- [Tasks for this exercise]
1. Answer from the article on school food aid programs:
(a) What is the current BMP rate per child in Sabah and Sarawak?
(b) What total did the Education Ministry receive under Budget 2023?
(c) About how many students is the RMT allocation set to benefit?
2. Reproduce word for word the stretch of the article on school food aid programs from "Of the amount, RM108mil" through "some 700,000 students.".

- [Text under study]
[Start of Attachment]

Healthy Food

Healthy food to fuel growth

PETALING JAYA: Addressing growing children’s nutritional needs is crucial to effectively tackle malnutrition and stunting among children, say nutritionists and health experts.

They welcomed the increased allocation for food aid programs at public kindergartens and primary schools.

Currently, there are two food aid programs – the Preschool Food Aid (BMP) for all children and the Supplementary Food Aid (RMT) for pupils from underprivileged families.

The current rates for BMP and RMT meals are fixed at RM2 and RM2.50 respectively per child in Peninsula Malaysia, and RM2.25 and RM3 per child in Sabah and Sarawak.

The rate for BMP is expected to increase by 50 sen per child while RMT’s rate will increase by RM1 per child.

Consultant pediatrician Datuk Dr Amar-Singh HSS said a universal preschool and school breakfast program should be introduced to ensure the meals served meet the nutritional demands of children, as practiced in many countries.

“Good data on social determinants of health are required to identify those with inequities and target support for them,” he added.

While the allocations for BMP and RMT have increased, he said the hike was small, at 21% and 24% respectively, and the sum could be inadequate.

Under Budget 2023, the Education Ministry received a total of RM55.2bil.

Of the amount, RM108mil was set aside for BMP, up from the previous RM89mil and set to benefit some 240,000 students while RMT got RM777mil, an increase from RM625mil and set to benefit some 700,000 students.

[End of Attachment]

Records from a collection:
[Start of Attachment]

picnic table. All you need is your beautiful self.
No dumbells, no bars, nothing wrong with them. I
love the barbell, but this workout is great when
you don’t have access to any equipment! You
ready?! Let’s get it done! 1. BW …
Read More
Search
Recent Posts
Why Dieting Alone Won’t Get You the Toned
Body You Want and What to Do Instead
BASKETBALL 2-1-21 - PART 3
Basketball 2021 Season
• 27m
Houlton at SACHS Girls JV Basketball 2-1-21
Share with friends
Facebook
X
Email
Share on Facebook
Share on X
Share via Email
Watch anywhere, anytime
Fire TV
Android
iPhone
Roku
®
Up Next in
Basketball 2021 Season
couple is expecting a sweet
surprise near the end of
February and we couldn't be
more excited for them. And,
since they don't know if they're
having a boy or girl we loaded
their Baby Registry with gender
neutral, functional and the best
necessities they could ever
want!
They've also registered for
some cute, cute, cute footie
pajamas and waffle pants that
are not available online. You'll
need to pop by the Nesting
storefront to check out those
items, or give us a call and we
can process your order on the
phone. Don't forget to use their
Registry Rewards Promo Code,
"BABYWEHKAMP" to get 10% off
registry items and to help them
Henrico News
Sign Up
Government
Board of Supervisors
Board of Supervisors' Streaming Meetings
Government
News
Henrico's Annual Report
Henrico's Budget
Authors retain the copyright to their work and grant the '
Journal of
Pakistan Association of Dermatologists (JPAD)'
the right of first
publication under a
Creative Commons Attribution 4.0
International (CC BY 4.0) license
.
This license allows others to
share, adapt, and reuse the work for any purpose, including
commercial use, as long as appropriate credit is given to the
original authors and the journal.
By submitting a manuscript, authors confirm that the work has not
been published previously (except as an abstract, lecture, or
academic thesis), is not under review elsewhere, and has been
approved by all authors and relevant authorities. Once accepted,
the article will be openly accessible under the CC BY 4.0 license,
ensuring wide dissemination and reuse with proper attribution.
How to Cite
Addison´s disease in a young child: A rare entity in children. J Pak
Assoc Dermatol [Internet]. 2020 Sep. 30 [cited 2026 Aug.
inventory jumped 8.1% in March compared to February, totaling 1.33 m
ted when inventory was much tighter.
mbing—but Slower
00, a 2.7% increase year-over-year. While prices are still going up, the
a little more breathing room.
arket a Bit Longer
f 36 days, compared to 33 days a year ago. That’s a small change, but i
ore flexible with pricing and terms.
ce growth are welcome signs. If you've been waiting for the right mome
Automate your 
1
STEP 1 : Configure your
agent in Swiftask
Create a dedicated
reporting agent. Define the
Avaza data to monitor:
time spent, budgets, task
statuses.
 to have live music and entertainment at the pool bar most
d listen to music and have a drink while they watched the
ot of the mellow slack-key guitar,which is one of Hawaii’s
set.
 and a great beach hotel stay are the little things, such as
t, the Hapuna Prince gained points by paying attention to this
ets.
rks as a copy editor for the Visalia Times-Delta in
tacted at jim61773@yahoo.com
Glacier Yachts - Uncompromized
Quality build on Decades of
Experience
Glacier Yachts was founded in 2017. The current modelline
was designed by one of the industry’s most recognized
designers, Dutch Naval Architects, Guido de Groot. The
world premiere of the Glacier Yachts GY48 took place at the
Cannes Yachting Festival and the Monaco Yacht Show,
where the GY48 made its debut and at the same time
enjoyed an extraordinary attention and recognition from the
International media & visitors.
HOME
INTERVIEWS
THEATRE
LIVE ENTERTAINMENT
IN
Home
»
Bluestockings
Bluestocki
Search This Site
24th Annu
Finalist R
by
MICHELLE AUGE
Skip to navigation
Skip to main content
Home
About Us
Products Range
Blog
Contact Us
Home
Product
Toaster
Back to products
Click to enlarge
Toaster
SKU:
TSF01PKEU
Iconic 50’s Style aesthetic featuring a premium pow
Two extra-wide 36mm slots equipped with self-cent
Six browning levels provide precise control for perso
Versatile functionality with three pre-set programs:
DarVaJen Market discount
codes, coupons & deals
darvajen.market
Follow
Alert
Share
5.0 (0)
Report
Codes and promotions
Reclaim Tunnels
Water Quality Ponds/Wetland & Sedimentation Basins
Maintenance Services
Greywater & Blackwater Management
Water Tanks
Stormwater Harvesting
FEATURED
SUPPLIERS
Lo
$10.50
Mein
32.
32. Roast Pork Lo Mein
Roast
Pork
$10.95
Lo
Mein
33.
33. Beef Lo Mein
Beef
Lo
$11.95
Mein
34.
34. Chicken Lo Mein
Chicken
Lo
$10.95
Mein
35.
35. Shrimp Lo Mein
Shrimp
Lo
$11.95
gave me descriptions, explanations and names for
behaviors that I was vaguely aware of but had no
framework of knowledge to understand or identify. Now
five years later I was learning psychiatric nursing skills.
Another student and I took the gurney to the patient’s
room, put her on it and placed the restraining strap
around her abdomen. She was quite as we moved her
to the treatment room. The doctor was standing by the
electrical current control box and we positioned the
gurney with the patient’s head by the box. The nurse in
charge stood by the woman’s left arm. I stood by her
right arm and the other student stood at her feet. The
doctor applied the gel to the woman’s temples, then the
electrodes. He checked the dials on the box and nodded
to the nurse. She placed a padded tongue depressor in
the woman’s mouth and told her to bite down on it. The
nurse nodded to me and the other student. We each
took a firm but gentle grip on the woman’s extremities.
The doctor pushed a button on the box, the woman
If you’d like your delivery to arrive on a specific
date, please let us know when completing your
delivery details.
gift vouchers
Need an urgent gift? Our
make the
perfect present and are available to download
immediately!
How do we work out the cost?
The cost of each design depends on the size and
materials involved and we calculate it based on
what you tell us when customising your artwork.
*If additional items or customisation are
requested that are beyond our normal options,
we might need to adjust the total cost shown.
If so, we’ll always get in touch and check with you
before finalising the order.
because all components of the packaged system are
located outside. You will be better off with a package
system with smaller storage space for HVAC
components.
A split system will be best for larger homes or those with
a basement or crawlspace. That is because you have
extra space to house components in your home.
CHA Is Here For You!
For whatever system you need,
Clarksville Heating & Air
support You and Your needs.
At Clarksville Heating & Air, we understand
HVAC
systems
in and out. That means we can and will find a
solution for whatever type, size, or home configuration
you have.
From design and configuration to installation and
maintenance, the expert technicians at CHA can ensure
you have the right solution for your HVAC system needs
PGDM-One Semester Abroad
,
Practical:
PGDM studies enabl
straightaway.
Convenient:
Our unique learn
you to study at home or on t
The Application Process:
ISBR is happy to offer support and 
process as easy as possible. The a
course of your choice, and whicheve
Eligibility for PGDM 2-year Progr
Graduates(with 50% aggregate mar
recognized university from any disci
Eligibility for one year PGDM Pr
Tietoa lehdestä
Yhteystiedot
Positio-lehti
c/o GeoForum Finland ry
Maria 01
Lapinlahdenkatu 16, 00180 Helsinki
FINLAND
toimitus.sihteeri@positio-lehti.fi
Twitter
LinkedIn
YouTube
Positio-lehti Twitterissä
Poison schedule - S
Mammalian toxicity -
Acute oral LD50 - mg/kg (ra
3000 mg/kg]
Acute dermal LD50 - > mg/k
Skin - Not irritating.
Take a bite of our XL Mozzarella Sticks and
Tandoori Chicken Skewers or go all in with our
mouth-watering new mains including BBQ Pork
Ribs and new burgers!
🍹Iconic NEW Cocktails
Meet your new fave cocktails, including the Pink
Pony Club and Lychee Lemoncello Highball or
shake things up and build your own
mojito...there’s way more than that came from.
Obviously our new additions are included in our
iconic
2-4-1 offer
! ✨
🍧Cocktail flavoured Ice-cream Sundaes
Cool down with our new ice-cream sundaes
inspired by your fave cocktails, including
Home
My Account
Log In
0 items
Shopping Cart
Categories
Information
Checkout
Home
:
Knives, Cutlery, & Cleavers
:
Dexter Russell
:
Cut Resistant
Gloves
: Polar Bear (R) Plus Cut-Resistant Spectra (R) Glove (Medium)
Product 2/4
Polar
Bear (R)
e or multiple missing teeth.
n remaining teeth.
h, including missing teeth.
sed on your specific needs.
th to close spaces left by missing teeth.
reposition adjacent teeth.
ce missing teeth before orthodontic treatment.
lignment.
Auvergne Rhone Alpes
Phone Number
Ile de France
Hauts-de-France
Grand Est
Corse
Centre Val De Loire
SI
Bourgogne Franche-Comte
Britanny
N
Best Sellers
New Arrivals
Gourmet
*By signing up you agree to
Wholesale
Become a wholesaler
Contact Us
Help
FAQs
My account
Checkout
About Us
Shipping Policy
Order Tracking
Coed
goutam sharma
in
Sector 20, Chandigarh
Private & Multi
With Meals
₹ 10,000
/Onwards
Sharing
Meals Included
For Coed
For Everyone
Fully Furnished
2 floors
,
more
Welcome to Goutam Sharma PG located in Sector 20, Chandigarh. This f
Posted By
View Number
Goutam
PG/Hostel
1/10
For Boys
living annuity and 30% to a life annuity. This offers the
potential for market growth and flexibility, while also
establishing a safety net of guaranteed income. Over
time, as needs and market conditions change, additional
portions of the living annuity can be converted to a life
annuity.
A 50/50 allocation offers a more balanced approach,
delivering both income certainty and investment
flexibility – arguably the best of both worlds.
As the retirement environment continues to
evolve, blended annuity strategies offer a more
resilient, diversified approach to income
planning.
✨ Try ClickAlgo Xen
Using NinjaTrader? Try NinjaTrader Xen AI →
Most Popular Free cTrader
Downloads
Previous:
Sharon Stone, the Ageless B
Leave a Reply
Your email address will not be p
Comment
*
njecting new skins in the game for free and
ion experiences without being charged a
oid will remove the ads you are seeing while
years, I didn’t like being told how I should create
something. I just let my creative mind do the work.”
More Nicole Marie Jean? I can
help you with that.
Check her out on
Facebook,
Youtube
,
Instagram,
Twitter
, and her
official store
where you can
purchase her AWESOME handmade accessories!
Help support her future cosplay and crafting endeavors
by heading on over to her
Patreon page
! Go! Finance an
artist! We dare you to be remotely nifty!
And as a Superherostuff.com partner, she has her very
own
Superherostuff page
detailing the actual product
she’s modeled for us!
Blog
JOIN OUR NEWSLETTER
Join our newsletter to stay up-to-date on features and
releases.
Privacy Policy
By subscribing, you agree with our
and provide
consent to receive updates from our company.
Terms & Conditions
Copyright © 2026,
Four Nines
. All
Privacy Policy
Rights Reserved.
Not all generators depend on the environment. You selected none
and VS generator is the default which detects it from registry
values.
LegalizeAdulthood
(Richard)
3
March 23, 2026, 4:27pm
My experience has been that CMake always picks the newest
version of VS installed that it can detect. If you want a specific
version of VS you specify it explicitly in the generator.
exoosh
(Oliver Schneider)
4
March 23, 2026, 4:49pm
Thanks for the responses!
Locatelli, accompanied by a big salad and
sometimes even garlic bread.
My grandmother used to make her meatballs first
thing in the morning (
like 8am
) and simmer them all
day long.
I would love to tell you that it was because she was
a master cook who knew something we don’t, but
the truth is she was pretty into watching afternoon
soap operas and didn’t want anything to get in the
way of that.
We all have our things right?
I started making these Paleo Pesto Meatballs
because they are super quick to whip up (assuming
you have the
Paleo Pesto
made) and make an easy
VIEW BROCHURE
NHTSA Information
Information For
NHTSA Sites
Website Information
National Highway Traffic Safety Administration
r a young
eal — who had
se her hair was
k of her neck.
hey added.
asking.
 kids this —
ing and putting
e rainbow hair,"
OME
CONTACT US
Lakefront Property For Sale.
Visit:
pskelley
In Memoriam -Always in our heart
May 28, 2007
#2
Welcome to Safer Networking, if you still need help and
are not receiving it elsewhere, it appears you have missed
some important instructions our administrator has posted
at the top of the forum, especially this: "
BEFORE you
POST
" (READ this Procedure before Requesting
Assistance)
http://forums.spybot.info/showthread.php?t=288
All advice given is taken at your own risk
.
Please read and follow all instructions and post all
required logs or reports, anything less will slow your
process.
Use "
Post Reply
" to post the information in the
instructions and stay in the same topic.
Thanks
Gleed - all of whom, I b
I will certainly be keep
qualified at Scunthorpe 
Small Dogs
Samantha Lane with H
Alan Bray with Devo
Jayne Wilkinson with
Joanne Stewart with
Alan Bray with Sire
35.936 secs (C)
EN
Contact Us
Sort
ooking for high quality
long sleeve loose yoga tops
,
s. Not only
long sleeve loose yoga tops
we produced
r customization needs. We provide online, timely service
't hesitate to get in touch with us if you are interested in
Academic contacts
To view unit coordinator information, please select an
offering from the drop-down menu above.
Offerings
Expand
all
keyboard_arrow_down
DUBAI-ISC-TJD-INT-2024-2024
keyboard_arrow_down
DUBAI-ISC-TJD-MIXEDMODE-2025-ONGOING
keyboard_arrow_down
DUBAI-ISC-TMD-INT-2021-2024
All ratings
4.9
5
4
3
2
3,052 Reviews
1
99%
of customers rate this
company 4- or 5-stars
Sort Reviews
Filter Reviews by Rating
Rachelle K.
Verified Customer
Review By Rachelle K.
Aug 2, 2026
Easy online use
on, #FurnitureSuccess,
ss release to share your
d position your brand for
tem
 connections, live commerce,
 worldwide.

[End of Attachment]

- [Per-task answers]
1.
(a) RM2.25 per child
(b) RM55.2bil
(c) Some 700,000 students

2.
Of the amount, RM108mil was set aside for BMP, up from the previous RM89mil and set to benefit some 240,000 students while RMT got RM777mil, an increase from RM625mil and set to benefit some 700,000 students.